Background Congenital hypothyroidism (CH) due to thyroid dysgenesis is a frequent congenital endocrine disorder for which the molecular mechanisms remain unresolved in the majority of cases. This situation reflects, in part, our still limited knowledge about the mechanisms involved in the early steps of thyroid specification from the endoderm, in particular the extrinsic signaling cues that regulate foregut endoderm patterning. In this study, we used small molecules and genetic zebrafish models to characterize the role of various signaling pathways in thyroid specification.

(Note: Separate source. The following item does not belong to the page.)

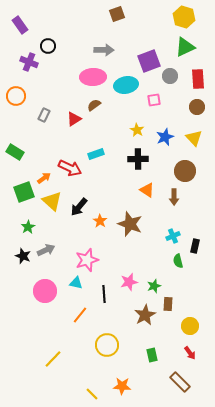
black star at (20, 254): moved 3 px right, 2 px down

Methods We treated zebrafish embryos during different developmental periods with small molecule compounds known to manipulate the activity of Wnt signaling pathway and observed effects in thyroid, endoderm and cardiovascular development using whole mount in situ hybridization and transgenic fluorescent reporter models. We used the antisens morpholino technique to create a zebrafish arcadiac model. For thyroid rescue experiments, BMP pathway induction in zebrafish embryos was obtained by manipulation of heat-shock inducible transgenic lines.

Results Combined analyses of thyroid and cardiovascular development revealed that overactivation of Wnt signaling during early development leads to impaired thyroid specification concurrent with severe defects in the cardiac specification. When using a model of morpholino-induced blockage of cardiomyocyte differentiation, a similar correlation was observed, suggesting that defective signaling between cardiac mesoderm and endodermal thyroid precursors contributes to thyroid specification impairment. Rescue experiments through transient overactivation of BMP signaling could partially restore thyroid specification in models with defective cardiac development.

Conclusion Collectively, our results indicate that BMP signaling is critically required for thyroid cell specification and identify cardiac mesoderm as a likely source of BMP signals. This article was deposited as a preprint in bioRxiv, p. 2019.12.19.880815, Dec. 2019.